To Isis, Manbij represents a possible "entry point for enemies targeting the northern Aleppo countryside, and a potential staging point for a flanking operation against forces advancing on Raqqa city," the capital of the self-declared caliphate, Itani said. Losing the town would be a significant blow.
Syrian government forces are also pushing towards Raqqa, backed by Russian airstrikes, and are 30km from the Al-Tabqa military base to the city's west, according to the UK-based Syrian Observatory for Human Rights.
2 Losing ground in Iraq and Libya:
In Iraq, Fallujah lies just 50km west of Baghdad and its fall to Isis in early 2014 was a major humiliation for the Iraqi Government, one compounded by the loss of Mosul a few months later. Fallujah and nearby Ramadi, which was seized from militant control in December, are the main cities in Anbar province, home to leading Sunni tribes the Shia-dominated Government needs to rally to its side. Taking Fallujah may hasten an assault on Mosul.
European countries have been watching Isis' growth in Libya with alarm, given its proximity to Europe's southern shores and more stable North African nations such as Tunisia. Expelling the group from its foothold in Sirte would be a major relief for European leaders hit by Isis-inspired terrorism.
3 Are powers cooperating effectively against Islamic State?
Not always. American and allied planes are providing air support around Fallujah for the Iraqi military, which also benefits from the in-country help of US special forces. Iraq's powerful Shia militias are backed by Iran. The Iraqi Army and the militias cooperate, but the US and Iran have publicly ruled out working together.
Turkish soldiers frequently fire artillery at Isis forces across the border in Syria in response to rocket attacks. But Turkey is hostile to Syrian Kurdish forces, one of the most successful groups in the battlefield against Isis. Turkish officials fear that the establishment of a de facto Kurdish state on their frontier in northern Syria would embolden Turkey's own Kurdish autonomy-seeking groups, led by the PKK.
Turkey protested to the US after American special forces were photographed in action wearing insignia of the PYD Syrian Kurdish forces.
The Syrian Government of President Bashar al-Assad is supported by Russia and Iran as it battles both Isis and rebel groups. The US, European powers and Sunni Gulf monarchies demand Assad's removal in an effort to end the country's five-year war.

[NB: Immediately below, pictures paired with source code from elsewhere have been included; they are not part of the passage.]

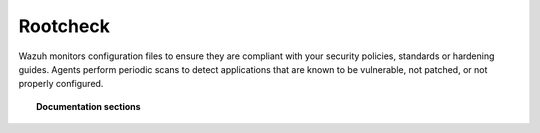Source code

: .. _rootcheck_introduction:

Rootcheck
=================================

Wazuh monitors configuration files to ensure they are compliant with your security policies, standards or hardening guides. Agents perform periodic scans to detect applications that are known to be vulnerable, not patched, or not properly configured.

.. topic:: Documentation sections

    .. toctree::
       :maxdepth: 1

       manual_rootcheck
       how_to_rootcheck
       rootcheck_settings
       faqs_rootcheck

4 Putting Libya back together:
In Libya, Isis' stronghold in Sirte is under pressure from Petroleum Facilities Guards from the east and militias from Misrata to the west. The new United Nations-backed unity Government of Prime Minister Fayez Serraj is in the process of creating a joint command to merge the various militias that support his Administration.
But the fight against Isis will continue to include armed forces that don't support Serraj, such as those controlled by eastern commander General Khalifa Haftar who is perhaps the single biggest hurdle to reunifying fractured Libya.
Haftar has won support from neighbouring Egypt. Other countries support Serraj, but have also helped Haftar because he's got Libya's most capable armed forces. French President Francois Hollande officially backs the unity Government, but has signed major weapon deals with Egypt. Some of those "may end up in Haftar's hands," Arturo Varvelli, a research fellow at the Italian Institute for International Political Studies, wrote on May 31.
5 So, is Isis on the back-foot?
They are weaker than at the start of the year. Colonel Steve Warren, until recently a top US military spokesman, said last month that Isis has lost 45 per cent of territory it once held in Iraq and 20 per cent of that it controlled in Syria. Targeting oil infrastructure has cut the militants' production by at least 30 per cent and oil revenues by as much as 50 per cent, he said.
In Libya, Isis suffered defeats in Benghazi and was pushed from Derna by a local Islamist group.
Resistance will continue, and Isis has scored victories amid its defeats. A week into the campaign to retake Fallujah, Iraqi forces haven't penetrated the city centre. Talk about a Mosul offensive remains just that.